== Esercizio ==
Continua il brano intitolato «Come Ulisse» a partire dalla frase successiva all'ultima riportata.

Come Ulisse.
Carisma, astuzia, sconfinata personalità, incantevole predisposizione alla condivisione della genialità, disincantata al cospetto della transitorietà, della labilità, della fugacità e, or dunque, della fragilità terrena.
Rivisitazione e ideale reincarnazione di uno dei “volti” dell’umanità consegnato ai posteri.
Benignità eroica, vizi e virtù, metafora della condizione umana che si mescola agli dei.
Odisseo significa “odiato dai nemici”, che lo invidiano, ma anche”piccolo” per la sua statura.
Qualità di pensiero al servizio degli altri, democratica accettazione altrui di un condottiero elitario cui completamente consegnarsi, poiché primus inter pares nonostante l’ultraterrena provenienza.
Combatteva per gli altri, per farli trionfare, per farli amare.
Come un mito lo sguardo era rivolto altrove, poiché senza avversari.
La “mano de dios” è il cavallo di Troia, l’irriverente furbizia per sconfiggere i rivali, come nel 1990 al “San Paolo”, quando idolatria e fede autoctona non si piegano a onor di patria.

== Dati registrati ==
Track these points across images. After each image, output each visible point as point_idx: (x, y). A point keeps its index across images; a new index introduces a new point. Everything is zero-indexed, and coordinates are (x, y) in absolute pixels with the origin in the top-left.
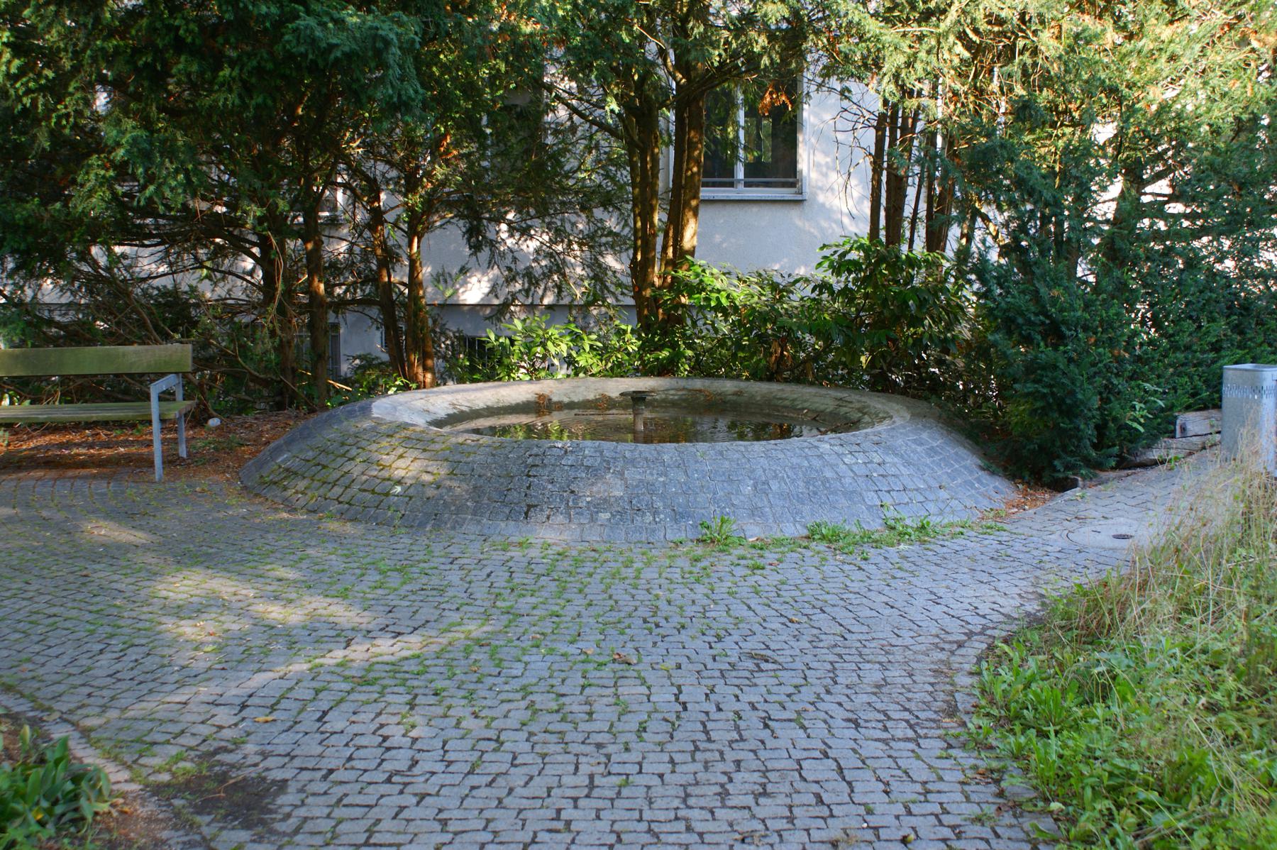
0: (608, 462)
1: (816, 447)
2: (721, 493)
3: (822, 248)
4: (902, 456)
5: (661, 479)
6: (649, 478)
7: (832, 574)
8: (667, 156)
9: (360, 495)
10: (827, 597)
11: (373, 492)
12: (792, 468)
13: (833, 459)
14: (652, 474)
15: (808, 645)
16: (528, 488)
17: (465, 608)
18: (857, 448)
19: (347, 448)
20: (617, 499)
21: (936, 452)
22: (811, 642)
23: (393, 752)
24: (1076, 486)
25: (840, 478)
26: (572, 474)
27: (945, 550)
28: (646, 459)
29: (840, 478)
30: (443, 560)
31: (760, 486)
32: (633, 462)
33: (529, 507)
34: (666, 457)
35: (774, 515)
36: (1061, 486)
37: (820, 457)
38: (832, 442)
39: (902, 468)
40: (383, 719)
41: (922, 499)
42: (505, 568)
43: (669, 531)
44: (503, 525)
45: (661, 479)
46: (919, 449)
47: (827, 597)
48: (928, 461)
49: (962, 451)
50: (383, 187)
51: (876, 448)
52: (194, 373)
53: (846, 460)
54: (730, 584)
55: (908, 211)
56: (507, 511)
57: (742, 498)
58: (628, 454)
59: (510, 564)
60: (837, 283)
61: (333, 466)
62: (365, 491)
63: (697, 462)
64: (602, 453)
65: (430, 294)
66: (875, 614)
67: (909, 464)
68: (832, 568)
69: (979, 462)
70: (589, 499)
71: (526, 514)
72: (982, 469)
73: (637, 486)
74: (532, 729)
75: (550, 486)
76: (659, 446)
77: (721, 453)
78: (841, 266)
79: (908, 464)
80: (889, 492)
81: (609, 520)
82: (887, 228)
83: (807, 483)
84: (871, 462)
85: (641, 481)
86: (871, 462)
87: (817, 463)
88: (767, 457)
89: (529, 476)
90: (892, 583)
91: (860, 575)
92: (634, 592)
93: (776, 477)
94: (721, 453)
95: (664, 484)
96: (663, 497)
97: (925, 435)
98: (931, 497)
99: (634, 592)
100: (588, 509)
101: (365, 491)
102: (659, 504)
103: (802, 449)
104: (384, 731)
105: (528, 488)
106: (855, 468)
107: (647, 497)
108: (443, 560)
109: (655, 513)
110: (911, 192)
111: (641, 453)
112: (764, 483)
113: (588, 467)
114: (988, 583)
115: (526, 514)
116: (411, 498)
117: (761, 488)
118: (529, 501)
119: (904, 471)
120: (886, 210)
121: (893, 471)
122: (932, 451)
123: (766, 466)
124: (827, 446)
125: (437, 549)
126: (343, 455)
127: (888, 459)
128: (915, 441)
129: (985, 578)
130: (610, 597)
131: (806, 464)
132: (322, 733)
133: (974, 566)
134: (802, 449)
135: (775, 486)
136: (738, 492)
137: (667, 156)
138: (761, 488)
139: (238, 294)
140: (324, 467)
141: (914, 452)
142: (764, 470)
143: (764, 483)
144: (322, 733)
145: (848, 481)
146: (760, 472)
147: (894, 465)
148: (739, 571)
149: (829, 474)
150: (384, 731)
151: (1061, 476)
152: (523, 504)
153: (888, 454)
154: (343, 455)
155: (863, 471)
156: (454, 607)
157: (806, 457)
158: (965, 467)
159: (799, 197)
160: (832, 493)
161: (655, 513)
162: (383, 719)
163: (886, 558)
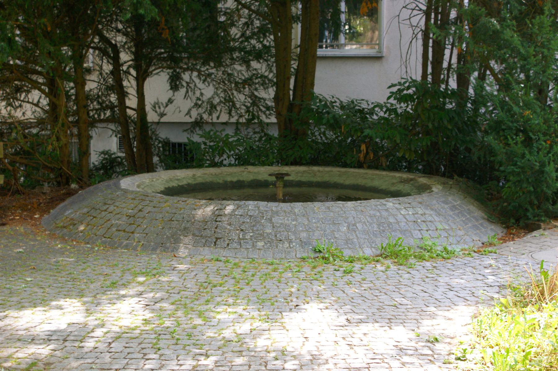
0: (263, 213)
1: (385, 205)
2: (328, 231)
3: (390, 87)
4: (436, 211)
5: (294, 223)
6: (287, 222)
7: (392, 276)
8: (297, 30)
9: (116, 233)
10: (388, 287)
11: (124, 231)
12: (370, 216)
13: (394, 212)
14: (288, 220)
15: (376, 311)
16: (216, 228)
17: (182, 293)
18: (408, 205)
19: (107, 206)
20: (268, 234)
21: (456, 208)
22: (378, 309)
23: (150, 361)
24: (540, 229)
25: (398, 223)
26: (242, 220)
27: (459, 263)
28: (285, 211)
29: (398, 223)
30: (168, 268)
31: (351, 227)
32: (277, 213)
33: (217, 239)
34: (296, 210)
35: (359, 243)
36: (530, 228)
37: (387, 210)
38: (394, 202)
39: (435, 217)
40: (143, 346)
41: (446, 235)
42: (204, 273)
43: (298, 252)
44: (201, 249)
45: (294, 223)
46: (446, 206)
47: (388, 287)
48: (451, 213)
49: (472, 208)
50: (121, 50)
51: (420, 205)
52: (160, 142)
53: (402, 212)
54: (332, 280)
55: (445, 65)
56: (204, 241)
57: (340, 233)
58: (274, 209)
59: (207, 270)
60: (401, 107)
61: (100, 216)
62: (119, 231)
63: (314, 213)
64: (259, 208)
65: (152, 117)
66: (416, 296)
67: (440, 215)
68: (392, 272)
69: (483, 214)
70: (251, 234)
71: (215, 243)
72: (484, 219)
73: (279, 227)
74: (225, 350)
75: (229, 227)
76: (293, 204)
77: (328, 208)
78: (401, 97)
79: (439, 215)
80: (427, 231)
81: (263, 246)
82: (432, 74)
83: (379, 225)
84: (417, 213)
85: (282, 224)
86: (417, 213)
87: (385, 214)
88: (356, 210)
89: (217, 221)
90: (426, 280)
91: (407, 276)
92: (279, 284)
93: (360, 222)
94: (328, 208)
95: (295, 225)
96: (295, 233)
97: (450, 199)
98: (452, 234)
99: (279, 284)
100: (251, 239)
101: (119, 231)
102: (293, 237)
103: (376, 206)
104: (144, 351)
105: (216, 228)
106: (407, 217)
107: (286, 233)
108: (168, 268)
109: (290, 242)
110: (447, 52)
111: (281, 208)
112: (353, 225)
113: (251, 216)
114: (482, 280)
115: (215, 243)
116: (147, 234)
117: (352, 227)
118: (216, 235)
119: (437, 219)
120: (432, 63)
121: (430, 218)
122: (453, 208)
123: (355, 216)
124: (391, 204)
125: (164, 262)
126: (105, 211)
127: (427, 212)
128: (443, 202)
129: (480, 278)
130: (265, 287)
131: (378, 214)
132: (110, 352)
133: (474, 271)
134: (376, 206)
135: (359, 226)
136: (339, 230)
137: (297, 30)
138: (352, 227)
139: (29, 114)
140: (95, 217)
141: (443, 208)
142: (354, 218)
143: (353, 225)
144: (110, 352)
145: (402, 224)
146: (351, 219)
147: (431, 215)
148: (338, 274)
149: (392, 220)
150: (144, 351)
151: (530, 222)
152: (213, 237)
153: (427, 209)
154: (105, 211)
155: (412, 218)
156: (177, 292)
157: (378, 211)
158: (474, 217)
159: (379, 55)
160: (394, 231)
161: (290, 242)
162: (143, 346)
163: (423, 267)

== Risultato qui sotto ==
Come Ulisse si “camuffa”: l’area di rigore di Shilton è Itaca, la mano è antitesi di se stesso, è quel mendicante che si sveste per non essere riconosciuto e che si riveste d’identità tendendo l’arco dinanzi a Penelope (inevitabilmente, ca va sans dire, fedele, come chiunque al suo cospetto), e parallelamente segnando il gol più bello della storia, dopo aver dribblato l’intera Inghilterra e con essa le Falkland.
Itaca era detta “la terra del sole”, come il simbolo sulla bandiera della sua Argentina.
In patria e ovunque, come accade ad Ulisse con Argo, può essere riconosciuto pienamente solo dai suoi fedeli compagni, da chi sa che dietro l’irrequietezza del genio senza mezzi termini c’è il condottiero indiscusso che conquista, peregrinando, l’Italia e l’Europa con la flotta partenopea e il mondo con la terra del sole.
Abbatte i giganti del calcio che cadono, come Polifemo, accecati dalla sua grandezza.
Come Ulisse vive la catabasi, discendendo agli inferi dopo l’estasi paradisiaca.
Circondato da consiglieri fraudolenti osserva le colonne d’Ercole, sinonimo di magnanimità e generosità disinteressata (Acerra docet).
Cede alle “sirene” della città che lo incorona, senza però farsi legare all’albero maestro:questa la decisiva differenza.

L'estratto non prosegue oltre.